Government’s recent Treasury notes auction has revealed a strong appetite for government securities, with total bids exceeding K62 billion against an allotment of K38.13 billion in face value.
The auction, conducted by the Reserve Bank of Malawi on January 23 2025, featured a mixed basket of instruments, ranging from two-year to 10-year tenors, including both Treasury notes and development bonds.
In a notable display of investor interest, the five-year development bond attracted the highest subscription, with applications worth K20 billion, followed by the seven-year Treasury note at K14.47 billion.
The government, however, maintained a conservative stance, allotting K11.25 billion and K7 billion, respectively, to these instruments.
Interest rates continued their upward trajectory across tenors, with the 10-year Treasury note commanding the highest yield of 35 percent while the shorter two-year papers settled at 28.75 percent.
This yield curve structure suggests persistent inflationary expectations in the medium to long term.
The auction attracted a total of 15 bids across all instruments, with all bids proving successful, indicating precise pricing by market participants.
The two-year development bond and 10-year Treasury note saw the highest participation, with four bids each.
![](https://times.mw/wp-content/uploads/2024/06/bertha-bangara-chikadza-298x300.jpg)
Coupon rates ranged from 10 percent for the shortest tenor to 15 percent for the longest, reflecting the government’s increasing cost of borrowing across different maturities.
In an interview, Economics Association of Malawi President Bertha Bangara Chikadza said risks associated with this appetite for debt are increased taxes.
“Increased borrowing can cause government to increase taxes so as to manage debt repayment. This also contributes to inflationary pressures, where excessive borrowing can fuel inflation if not spent on productive sectors.
“This reduces the purchasing power of Malawians and [affects] economic stability. High debt levels can also leave the economy vulnerable to external shocks such as changes in global interest rates, commodity prices. It can also deter foreign direct Investment in the country,” Chikadza said.
She added that to contain borrowing, government should consider strategies such as increasing domestic revenue collection through efficient tax systems, widening the tax base while reducing tax revenue leakage.

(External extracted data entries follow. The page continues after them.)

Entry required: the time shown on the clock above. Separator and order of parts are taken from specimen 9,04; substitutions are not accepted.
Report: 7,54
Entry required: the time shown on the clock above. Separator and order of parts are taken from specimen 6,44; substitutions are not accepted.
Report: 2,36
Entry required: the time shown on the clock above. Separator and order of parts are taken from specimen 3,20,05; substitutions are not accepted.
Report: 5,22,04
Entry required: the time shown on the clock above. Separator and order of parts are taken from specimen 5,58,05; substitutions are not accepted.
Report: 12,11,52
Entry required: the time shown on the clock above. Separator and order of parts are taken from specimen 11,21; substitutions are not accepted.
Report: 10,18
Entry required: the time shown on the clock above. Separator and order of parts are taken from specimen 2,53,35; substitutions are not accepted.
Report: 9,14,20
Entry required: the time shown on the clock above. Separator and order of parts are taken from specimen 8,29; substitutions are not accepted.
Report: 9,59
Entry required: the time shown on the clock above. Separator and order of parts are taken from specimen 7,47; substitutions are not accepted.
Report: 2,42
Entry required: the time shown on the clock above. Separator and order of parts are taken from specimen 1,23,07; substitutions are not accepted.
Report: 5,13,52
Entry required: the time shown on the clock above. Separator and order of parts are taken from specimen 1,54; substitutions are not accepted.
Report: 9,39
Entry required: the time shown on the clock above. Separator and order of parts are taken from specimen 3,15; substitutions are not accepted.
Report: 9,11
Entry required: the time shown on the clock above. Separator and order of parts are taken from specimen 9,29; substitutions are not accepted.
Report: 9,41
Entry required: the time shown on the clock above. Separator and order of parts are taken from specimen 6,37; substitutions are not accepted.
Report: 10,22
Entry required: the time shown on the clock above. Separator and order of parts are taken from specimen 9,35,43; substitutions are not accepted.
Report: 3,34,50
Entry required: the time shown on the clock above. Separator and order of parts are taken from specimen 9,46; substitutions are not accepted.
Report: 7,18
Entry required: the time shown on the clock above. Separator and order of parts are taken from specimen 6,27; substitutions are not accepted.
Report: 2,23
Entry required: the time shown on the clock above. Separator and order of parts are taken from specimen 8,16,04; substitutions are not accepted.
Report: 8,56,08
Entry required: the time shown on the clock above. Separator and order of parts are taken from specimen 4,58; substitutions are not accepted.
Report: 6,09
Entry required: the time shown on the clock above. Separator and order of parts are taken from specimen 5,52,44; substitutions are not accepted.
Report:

“Government can also contain borrowing through fiscal policy by prioritising essential expenditures such as healthcare, education, agriculture, etc, and any expenditures that are not essential should be re-evaluated.
“In addition to that, government can invest in high growth potential/productive sectors such as mining, infrastructure and education to stimulate economic growth,” She said.
In a separate interview, economist Marvin Banda said the development bond was an important domestic vehicle for catalytic interventionism in infrastructure development in Malawi.
However, he was quick to say this was not the only auction and that there would be other auctions that were more recursive oriented.
“The fiscal operators have recognised that the debt financing needs are stacked on the low to medium term; as such, there is considerable effort to tip the balance towards the long end of the yield curve as an effort to instil confidence in the economy as to the prospects of the future inflation and other macroeconomic fundamentals,” Banda said.
Ironically, during the recent pre-budget consultation meeting, Minister of Finance Simplex Chithyola Banda was optimistic.
“Our budget will continue to strengthen prudent fiscal management, improve domestic resource mobilisation and ensure that we achieve debt sustainability in the medium to long term,” he said.